When you reach the line with "Bostancı, Kadıköy ilçesinin" in the data below, begin printing lines exactly, and stop once the line with "tercih etmekte ve" has been printed.

* Records for this exercise

<<<<

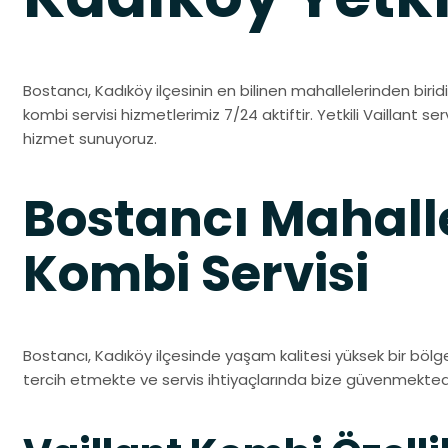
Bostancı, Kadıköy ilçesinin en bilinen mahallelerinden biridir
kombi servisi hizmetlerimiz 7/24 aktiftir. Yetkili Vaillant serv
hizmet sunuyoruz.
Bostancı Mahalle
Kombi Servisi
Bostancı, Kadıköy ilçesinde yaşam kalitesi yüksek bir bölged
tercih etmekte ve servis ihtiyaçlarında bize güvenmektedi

>>>>
<<<<

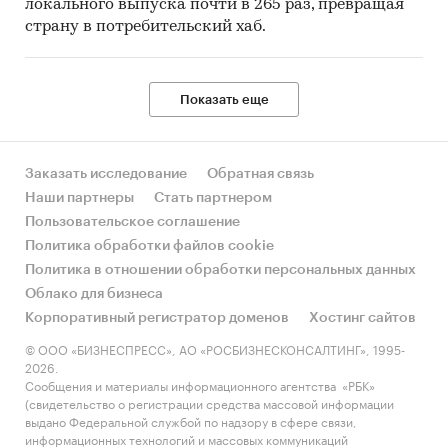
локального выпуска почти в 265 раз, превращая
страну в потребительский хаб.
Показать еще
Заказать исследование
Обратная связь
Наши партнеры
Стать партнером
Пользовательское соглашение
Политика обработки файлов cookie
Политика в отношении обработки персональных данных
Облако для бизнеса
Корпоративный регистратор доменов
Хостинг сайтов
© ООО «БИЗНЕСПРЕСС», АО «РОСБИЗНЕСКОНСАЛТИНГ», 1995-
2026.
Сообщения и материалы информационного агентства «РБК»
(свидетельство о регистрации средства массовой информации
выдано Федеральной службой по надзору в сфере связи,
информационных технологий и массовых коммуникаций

>>>>

* Solution to the exercise
Bostancı, Kadıköy ilçesinin en bilinen mahallelerinden biridir
kombi servisi hizmetlerimiz 7/24 aktiftir. Yetkili Vaillant serv
hizmet sunuyoruz.
Bostancı Mahalle
Kombi Servisi
Bostancı, Kadıköy ilçesinde yaşam kalitesi yüksek bir bölged
tercih etmekte ve servis ihtiyaçlarında bize güvenmektedi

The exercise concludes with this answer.